■ **Data section**:
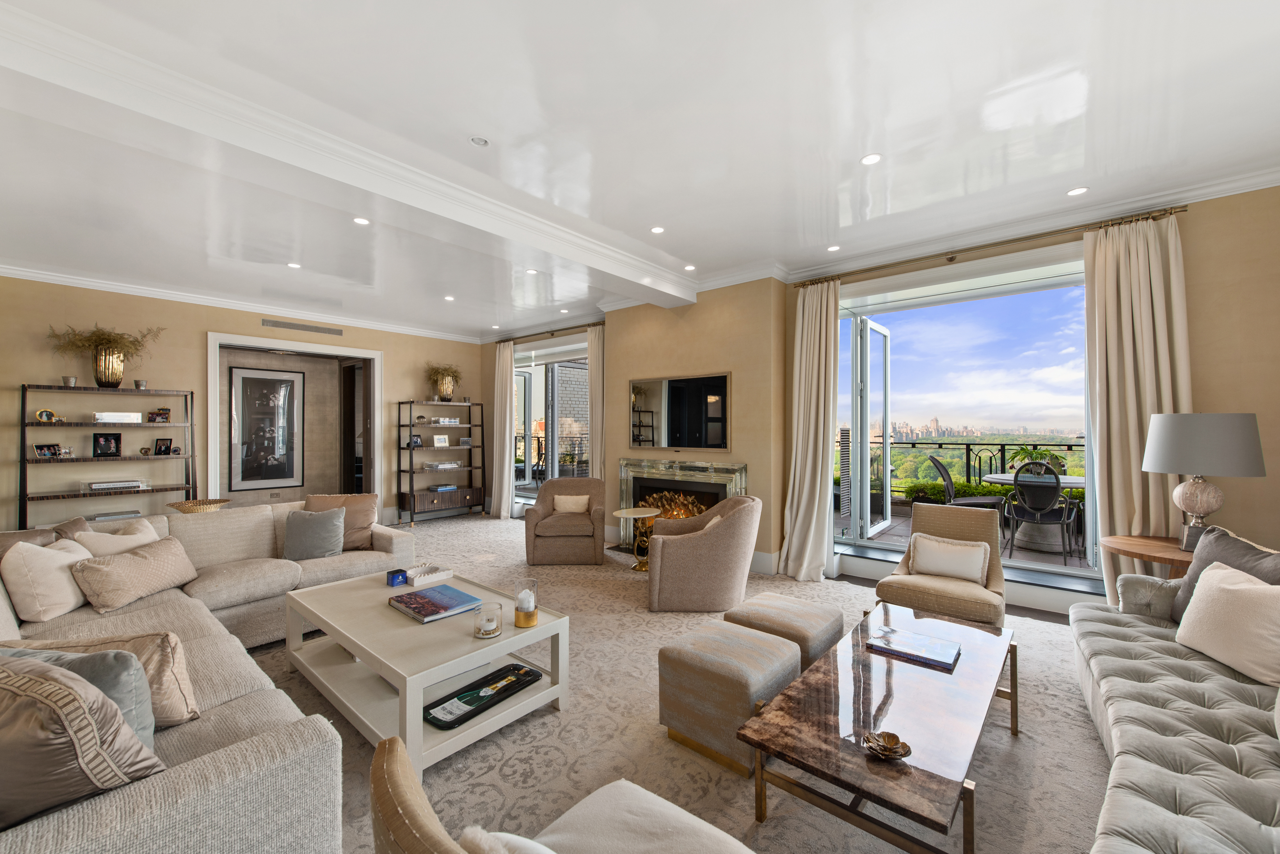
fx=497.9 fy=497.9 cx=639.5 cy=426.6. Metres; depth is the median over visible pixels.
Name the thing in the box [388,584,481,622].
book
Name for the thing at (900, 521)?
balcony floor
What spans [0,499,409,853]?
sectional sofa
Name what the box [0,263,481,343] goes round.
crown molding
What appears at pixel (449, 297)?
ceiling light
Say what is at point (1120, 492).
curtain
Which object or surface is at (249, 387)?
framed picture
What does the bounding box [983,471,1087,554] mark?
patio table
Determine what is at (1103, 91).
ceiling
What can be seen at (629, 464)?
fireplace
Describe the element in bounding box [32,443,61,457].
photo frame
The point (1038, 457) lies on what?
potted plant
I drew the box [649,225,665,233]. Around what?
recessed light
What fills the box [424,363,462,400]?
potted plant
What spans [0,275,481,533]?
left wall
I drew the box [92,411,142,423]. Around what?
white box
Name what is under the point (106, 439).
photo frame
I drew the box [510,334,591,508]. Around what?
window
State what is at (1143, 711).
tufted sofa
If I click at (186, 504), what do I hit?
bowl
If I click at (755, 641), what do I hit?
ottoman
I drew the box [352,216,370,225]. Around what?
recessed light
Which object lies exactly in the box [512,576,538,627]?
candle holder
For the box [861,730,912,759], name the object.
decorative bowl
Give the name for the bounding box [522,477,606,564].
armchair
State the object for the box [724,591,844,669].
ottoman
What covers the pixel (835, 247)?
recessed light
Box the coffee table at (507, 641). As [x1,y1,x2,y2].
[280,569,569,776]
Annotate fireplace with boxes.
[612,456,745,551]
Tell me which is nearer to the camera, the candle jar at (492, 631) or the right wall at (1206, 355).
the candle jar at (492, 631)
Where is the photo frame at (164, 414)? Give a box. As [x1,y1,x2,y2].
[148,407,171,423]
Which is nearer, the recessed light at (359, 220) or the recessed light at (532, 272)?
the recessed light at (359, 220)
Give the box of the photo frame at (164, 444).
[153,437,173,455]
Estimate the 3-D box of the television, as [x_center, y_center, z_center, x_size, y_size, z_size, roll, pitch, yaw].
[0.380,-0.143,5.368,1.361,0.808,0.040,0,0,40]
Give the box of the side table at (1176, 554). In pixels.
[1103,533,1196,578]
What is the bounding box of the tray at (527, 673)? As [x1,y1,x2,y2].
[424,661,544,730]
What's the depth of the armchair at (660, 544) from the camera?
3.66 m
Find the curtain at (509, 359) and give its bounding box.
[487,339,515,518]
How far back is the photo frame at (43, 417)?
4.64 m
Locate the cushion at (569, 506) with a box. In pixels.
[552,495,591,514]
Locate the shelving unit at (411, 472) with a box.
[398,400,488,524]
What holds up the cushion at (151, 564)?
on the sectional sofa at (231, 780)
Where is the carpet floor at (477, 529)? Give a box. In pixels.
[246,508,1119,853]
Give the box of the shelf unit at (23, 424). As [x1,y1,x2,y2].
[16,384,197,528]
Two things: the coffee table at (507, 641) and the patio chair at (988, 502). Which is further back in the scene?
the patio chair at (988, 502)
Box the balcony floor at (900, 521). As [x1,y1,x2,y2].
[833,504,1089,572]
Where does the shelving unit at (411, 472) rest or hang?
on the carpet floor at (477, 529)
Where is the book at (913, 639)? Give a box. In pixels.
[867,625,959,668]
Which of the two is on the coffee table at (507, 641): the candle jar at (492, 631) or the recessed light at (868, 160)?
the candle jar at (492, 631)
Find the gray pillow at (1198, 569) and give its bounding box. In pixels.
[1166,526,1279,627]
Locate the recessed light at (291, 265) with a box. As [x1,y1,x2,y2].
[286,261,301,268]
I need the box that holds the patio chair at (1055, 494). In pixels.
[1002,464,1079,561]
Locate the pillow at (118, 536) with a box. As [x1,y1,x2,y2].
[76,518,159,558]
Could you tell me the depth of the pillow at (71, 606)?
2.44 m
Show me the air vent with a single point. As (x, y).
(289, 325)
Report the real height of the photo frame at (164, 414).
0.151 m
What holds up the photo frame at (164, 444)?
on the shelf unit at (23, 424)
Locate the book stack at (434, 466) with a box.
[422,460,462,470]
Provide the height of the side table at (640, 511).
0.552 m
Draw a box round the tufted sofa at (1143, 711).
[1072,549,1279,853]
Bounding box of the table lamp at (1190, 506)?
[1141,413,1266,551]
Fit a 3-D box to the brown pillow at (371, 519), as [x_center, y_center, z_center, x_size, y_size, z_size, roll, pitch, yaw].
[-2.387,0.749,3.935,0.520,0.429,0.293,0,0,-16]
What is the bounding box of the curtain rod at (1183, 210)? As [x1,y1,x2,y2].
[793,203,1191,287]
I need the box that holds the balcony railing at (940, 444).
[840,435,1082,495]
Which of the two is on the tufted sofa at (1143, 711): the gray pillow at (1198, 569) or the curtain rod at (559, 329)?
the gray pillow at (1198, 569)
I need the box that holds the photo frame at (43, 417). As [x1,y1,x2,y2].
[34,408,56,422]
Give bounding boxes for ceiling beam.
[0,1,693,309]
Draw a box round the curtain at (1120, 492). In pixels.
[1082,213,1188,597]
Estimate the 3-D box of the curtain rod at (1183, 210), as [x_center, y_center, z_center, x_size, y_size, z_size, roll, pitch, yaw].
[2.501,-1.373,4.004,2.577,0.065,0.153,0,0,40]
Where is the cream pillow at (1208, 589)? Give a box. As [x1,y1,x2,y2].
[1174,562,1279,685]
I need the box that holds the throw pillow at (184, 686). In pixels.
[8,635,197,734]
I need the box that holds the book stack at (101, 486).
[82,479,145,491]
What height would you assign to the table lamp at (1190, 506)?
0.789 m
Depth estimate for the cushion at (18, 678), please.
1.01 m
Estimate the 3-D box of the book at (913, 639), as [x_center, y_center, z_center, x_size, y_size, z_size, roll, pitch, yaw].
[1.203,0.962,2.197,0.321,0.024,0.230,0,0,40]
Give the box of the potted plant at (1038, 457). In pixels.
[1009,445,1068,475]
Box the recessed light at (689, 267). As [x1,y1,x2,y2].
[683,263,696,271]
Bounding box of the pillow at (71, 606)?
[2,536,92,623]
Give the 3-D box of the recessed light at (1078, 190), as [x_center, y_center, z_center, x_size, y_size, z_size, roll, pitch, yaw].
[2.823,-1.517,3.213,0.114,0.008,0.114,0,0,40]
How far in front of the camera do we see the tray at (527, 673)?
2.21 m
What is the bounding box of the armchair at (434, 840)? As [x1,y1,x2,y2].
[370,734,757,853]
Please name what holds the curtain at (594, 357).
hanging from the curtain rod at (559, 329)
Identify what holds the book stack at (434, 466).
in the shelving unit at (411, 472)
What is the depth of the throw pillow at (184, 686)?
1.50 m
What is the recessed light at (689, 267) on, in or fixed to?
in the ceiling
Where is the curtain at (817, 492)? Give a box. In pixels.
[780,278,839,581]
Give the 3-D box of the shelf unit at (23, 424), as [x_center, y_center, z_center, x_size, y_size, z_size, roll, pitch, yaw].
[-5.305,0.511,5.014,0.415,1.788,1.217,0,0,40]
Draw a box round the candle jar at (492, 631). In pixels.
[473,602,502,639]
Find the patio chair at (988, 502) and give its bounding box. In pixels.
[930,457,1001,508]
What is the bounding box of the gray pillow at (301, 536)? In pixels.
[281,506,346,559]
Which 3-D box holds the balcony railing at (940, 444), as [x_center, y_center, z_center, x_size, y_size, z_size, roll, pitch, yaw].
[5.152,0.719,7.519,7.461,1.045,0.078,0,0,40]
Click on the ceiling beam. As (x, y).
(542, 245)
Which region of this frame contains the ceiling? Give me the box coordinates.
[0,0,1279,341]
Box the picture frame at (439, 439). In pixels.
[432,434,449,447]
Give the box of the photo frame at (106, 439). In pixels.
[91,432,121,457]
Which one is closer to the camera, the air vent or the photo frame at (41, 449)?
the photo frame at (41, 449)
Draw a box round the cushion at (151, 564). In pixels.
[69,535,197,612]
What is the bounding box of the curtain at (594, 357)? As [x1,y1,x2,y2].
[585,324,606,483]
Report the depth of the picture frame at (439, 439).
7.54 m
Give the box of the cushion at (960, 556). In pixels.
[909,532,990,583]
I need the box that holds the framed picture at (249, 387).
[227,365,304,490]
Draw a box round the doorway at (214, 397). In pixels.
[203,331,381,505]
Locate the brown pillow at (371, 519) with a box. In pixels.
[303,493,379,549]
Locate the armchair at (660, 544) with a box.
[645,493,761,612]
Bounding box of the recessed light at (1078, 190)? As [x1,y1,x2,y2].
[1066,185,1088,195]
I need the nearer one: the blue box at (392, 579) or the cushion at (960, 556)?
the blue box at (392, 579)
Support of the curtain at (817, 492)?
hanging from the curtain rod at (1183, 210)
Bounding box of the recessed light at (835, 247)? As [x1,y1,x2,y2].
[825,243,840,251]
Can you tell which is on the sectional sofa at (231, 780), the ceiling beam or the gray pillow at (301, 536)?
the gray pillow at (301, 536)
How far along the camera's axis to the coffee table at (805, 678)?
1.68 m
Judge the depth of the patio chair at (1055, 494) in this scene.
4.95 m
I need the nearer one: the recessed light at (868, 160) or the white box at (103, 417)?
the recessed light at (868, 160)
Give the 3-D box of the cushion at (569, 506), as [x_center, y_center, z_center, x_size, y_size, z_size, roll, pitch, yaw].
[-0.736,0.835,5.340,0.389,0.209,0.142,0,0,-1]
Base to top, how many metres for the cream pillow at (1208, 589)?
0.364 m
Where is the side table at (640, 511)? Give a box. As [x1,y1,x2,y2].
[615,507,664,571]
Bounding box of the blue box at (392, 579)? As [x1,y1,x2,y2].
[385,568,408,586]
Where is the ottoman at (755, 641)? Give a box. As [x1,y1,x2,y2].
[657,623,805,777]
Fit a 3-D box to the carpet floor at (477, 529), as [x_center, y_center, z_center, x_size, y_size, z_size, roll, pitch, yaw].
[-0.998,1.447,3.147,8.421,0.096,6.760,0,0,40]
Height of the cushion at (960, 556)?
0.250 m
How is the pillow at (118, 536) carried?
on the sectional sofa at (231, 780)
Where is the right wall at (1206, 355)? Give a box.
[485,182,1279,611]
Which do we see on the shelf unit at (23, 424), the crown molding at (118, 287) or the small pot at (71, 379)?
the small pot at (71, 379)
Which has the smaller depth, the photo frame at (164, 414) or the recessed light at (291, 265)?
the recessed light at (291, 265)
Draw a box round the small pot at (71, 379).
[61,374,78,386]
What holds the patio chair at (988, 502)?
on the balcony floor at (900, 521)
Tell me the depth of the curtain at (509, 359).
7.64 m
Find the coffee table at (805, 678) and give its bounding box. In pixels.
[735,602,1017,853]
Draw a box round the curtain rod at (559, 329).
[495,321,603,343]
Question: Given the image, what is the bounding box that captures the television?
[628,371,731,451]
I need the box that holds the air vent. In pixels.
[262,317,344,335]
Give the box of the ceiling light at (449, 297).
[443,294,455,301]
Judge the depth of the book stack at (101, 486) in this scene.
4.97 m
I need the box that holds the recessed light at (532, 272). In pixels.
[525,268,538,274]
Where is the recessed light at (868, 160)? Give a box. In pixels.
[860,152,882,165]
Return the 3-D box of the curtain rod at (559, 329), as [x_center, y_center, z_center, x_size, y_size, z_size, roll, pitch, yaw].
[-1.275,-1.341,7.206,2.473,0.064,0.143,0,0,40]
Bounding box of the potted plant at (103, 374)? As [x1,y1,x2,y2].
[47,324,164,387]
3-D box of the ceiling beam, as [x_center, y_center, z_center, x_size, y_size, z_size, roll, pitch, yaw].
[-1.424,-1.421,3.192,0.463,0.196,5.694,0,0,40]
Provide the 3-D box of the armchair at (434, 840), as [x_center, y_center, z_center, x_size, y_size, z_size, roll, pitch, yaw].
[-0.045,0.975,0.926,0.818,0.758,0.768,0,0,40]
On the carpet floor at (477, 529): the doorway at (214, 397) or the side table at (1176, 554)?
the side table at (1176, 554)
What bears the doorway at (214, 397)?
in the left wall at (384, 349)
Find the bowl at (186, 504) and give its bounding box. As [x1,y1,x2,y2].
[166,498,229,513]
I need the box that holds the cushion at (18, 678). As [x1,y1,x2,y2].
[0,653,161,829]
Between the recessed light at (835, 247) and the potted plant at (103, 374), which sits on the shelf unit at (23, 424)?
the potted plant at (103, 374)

■ **Problem requirements**:
Your answer should hold exactly the lines from the one containing "I need the box that holds the cushion" to the last line of the data, both included, and no others.

■ **Answer space**:
I need the box that holds the cushion at (18, 678). As [x1,y1,x2,y2].
[0,653,161,829]
Between the recessed light at (835, 247) and the potted plant at (103, 374), which sits on the shelf unit at (23, 424)?
the potted plant at (103, 374)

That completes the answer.